Mashuq Ahmad summed it up nicely saying:-
“The feet don’t lie! Some of Alan Doidge’s quality shots, also shows a pro-Little Stint, obvious pale mantle line and to a lesser extent a more obvious pale scapular line (which has seemingly been reduced somewhat by wear). The bill shape is also very evident in these shots.
These features, plus other pointers e.g. internal scap’ pattern, relatively pale ear-coverts, boldly marked breast-sides and general shape and structure, should also help put to bed thoughts of a greyer Red-necked Stint (which should also really be considered, now that it has been established that the bird lacks palmations). All in all a difficult bird to sort out but you got there in the end!”

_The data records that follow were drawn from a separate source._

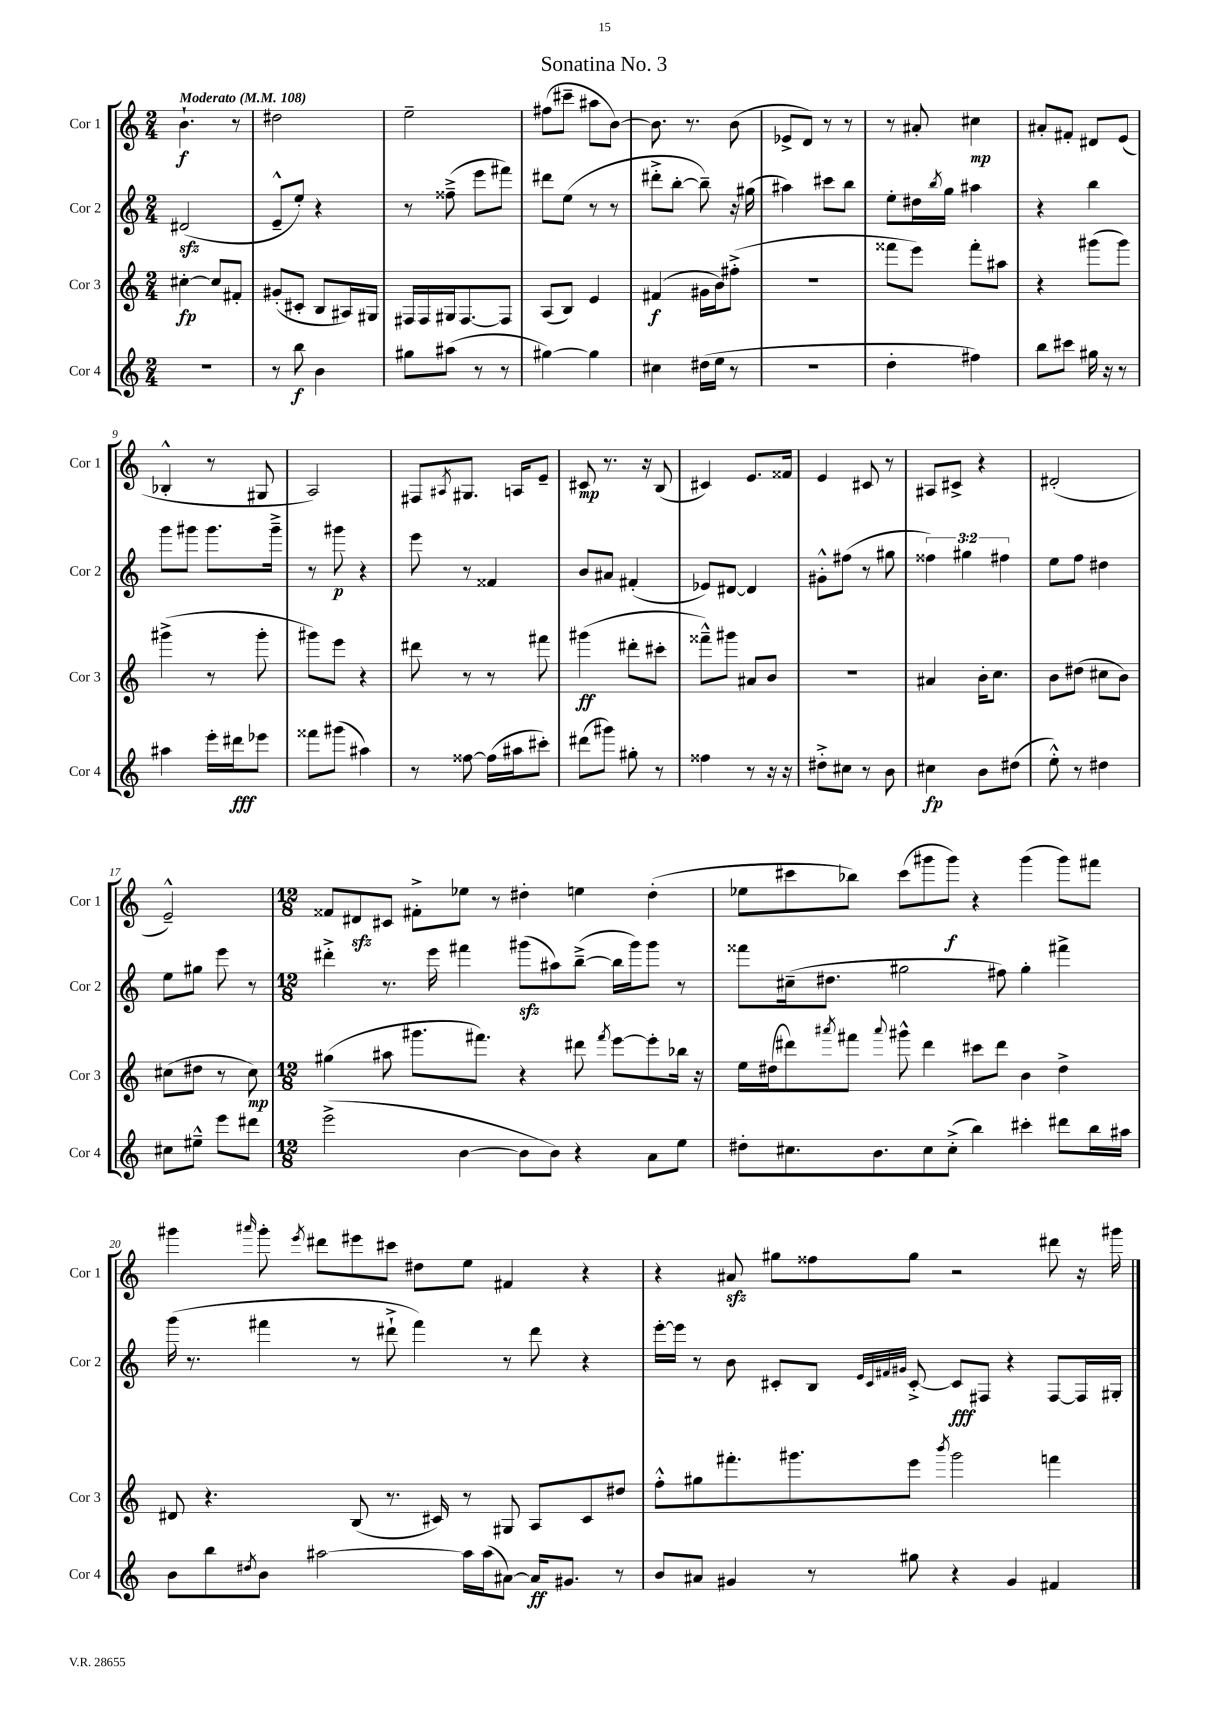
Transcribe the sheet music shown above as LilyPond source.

\header { title = "Sonatina No. 3" }
<<
\new StaffGroup <<
\new Staff = "s0" \with { instrumentName = "Cor 1" shortInstrumentName = "Cor 1" } {
    \clef treble \key c \major \numericTimeSignature \time 2/4 \tempo "Moderato" 4 = 108
    b'4.-!\f r8 |
    dis''2 |
    e''2-- |
    fis''8( cis'''8-- ais''8 b'8~) |
    b'8. r8. b'8( |
    ees'8-> d'8) r8 r8 |
    r8 ais'8-. cis''4\mp |
    ais'8-. fis'8-. dis'8 e'8( |
    bes4-.-^ r8 gis8 |
    a2) |
    fis8 \acciaccatura { ais8 } gis8. a16 e'8-- |
    cis'8\mp r8. r16 b8( |
    cis'4) e'8. fisis'16 |
    e'4 cis'8 r8 |
    ais8 cis'8-> r4 |
    dis'2-.( |
    e'2---^) |
    \numericTimeSignature \time 12/8 fisis'8 dis'8\sfz cis'8 fis'8-.-> ees''8 r8 dis''4-. e''4 dis''4-.( |
    ees''8 cis'''8 bes''8) cis'''8( gis'''8 gis'''8\f) r4 gis'''4( gis'''8) fis'''8 |
    gis'''4 \grace { ais'''16 } gis'''8-. \acciaccatura { e'''8 } dis'''8 eis'''8 cis'''8 dis''8 e''8 fis'4 r4 |
    r4 ais'8\sfz gis''8 fisis''8 gis''8 r2 dis'''8 r16 gis'''16 \bar "|." |
}
\new Staff = "s1" \with { instrumentName = "Cor 2" shortInstrumentName = "Cor 2" } {
    \clef treble \key c \major \numericTimeSignature \time 2/4 \override Staff.TupletNumber.text = #tuplet-number::calc-fraction-text
    dis'2\sfz( |
    e'8---^ e''8-.) r4 |
    r8 fisis''8--->( e'''8 fis'''8) |
    dis'''8 e''8( r8 r8 |
    dis'''8-.-> b''8~-. b''8--) r16 gis''16( |
    ais''4) cis'''8 b''8 |
    e''8-. dis''16 \acciaccatura { b''8 } g''16 ais''4 |
    r4 b''4 |
    g'''8 gis'''8 gis'''8. gis'''16---> |
    r8 gis'''8\p r4 |
    e'''8 r8 fisis'4 |
    b'8 ais'8 fis'4-.( |
    ees'8) dis'8~ dis'4 |
    gis'8-.-^ fis''8( r8 gis''8 |
    \tuplet 3/2 { fisis''4) gis''4 fis''4 } |
    e''8 f''8 dis''4 |
    e''8 gis''8 e'''8 r8 |
    \numericTimeSignature \time 12/8 dis'''4-.-> r8. e'''16 fis'''4 gis'''8\sfz( ais''8) b''8~--->( b''16 gis'''16) gis'''8 r8 |
    fisis'''8 cis''16--( dis''8. gis''2 fis''8) gis''4-. fis'''4-> |
    g'''16( r8. fis'''4 r8 dis'''8-!-> fis'''4) r8 dis'''8 r4 |
    e'''16~-. e'''16 r8 b'8 cis'8-. b8 \grace { e'32 cis'32 fis'32 gis'32 } cis'8~-.-> cis'8\fff fis8 r4 fis8~ fis16 gis16-. \bar "|." |
}
\new Staff = "s2" \with { instrumentName = "Cor 3" shortInstrumentName = "Cor 3" } {
    \clef treble \key c \major \numericTimeSignature \time 2/4
    cis''4~-.\fp cis''8 fis'8-. |
    gis'8-.( cis'8-. b8 ais16) gis16 |
    fis16 fis16 gis16 fis8.~ fis8 |
    a8( b8) e'4 |
    fis'4\f( gis'16 b'16) fis''8-.->( |
    R2 |
    fisis'''8 e'''8) fisis'''8-. ais''8 |
    r4 gis'''8( gis'''8) |
    gis'''4->( r8 gis'''8-. |
    gis'''8) e'''8 r4 |
    dis'''8 r8 r8 fis'''8 |
    gis'''4\ff( dis'''8-. cis'''8-. |
    fisis'''8---^) gis'''8 ais'8 b'8 |
    R2 |
    ais'4 b'16-. c''8. |
    b'8 dis''8( cis''8 b'8) |
    cis''8( dis''8 r8 cis''8\mp) |
    \numericTimeSignature \time 12/8 gis''4( ais''8 gis'''8. fis'''8.) r4 dis'''8 \acciaccatura { fis'''8 } e'''8~ e'''8-. bes''16 r16 |
    e''16 dis''16( dis'''8) \acciaccatura { ais'''8 } fis'''8 \appoggiatura { ais'''8 } gis'''8-^ dis'''4 cis'''8 dis'''8 b'4 dis''4-> |
    dis'8 r4. b8( r8. cis'16) r8 gis8 a8 cis'8 dis''8 |
    f''8-.-^ gis''8 fis'''8.-. gis'''8. e'''8 \acciaccatura { b'''8 } gis'''2 f'''4 \bar "|." |
}
\new Staff = "s3" \with { instrumentName = "Cor 4" shortInstrumentName = "Cor 4" } {
    \clef treble \key c \major \numericTimeSignature \time 2/4
    r2 |
    r8 b''8\f b'4 |
    gis''8 ais''8( r8 r8 |
    gis''4~) gis''4 |
    cis''4 dis''16( e''16 r8 |
    r2 |
    d''4-. fis''4) |
    b''8 cis'''8 gis''16 r16 r8 |
    ais''4 e'''16-. dis'''16\fff ees'''8 |
    fisis'''8 gis'''8( ais''4) |
    r8 fisis''8~ fisis''16( ais''16 cis'''8-.) |
    dis'''8( gis'''8) gis''8-. r8 |
    fisis''4 r8 r16 r16 |
    dis''8-.-> cis''8 r8 b'8 |
    cis''4\fp b'8 dis''8( |
    e''8-.-^) r8 dis''4 |
    cis''8 eis''8---^ e'''8 dis'''8 |
    \numericTimeSignature \time 12/8 e'''2->( b'4~ b'8 b'8) r4 a'8 e''8 |
    dis''8-. cis''8. b'8. cis''8 cis''8-.->( b''4) cis'''4-. dis'''8 b''16 ais''16 |
    b'8 b''8 \acciaccatura { dis''8 } b'8 ais''2~ ais''16 ais''16( ais'8~) ais'16\ff gis'8. r8 |
    b'8 ais'8 gis'4 r8 gis''8 r4 gis'4 fis'4 \bar "|." |
}
>>
>>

The episode reinforces how tricky some Little Stints can be to identify, especially in late autumn. I am grateful to Killian, Mush and Alan for their respective contributions to the learning around this challenging bird.
Pete Aley, Plymouth
Comment from Ontario added 11th Dec 2014
Hi Peter and Martin.
I thought I would add a bit from a North American perspective on that stint. First off, I agree that it is a juvenile-first winter Little Stint. One feature which is particularly evident in the best photo, which shows the bird in profile, involves primary tip position versus the longest tertial. I don’t think there was any mention of this in the various discussions. I should also say that I have studied Little Stint, especially juveniles, in many photographs in anticipation of getting very lucky and finding one here in southern Ontario. At present, there are only two records so far for this species in the province.
To get back to the point, juvenile Semipalmated (and Western) Sandpipers are quickly recognized for their “stumpy ended” gestalt which creates a rather short primary tip projection, with only juvenile Least Sandpiper’s being shorter. To be more precise, P8 only extends a short way past the tip of the longest tertial. P7 falls a fair bit short of it. Though difficult to see in the field, top notch photos of birds in profile show this consistently in my experience. In the photograph of the Devon bird, I can see a fair projection of P8, but just as importantly, the tip of P7 appears to lie just about beside the tip of the longest tertial. I should say that I have found this character in the vast majority if not all of the photographs I have referenced on juvenile Little Stint. Though perhaps not having the diagnostic caliber of relative toe structure, I feel this is a very good ID indicator for juveniles in these species.
Kevin McLaughlin, Hamilton, Ontario, Canada.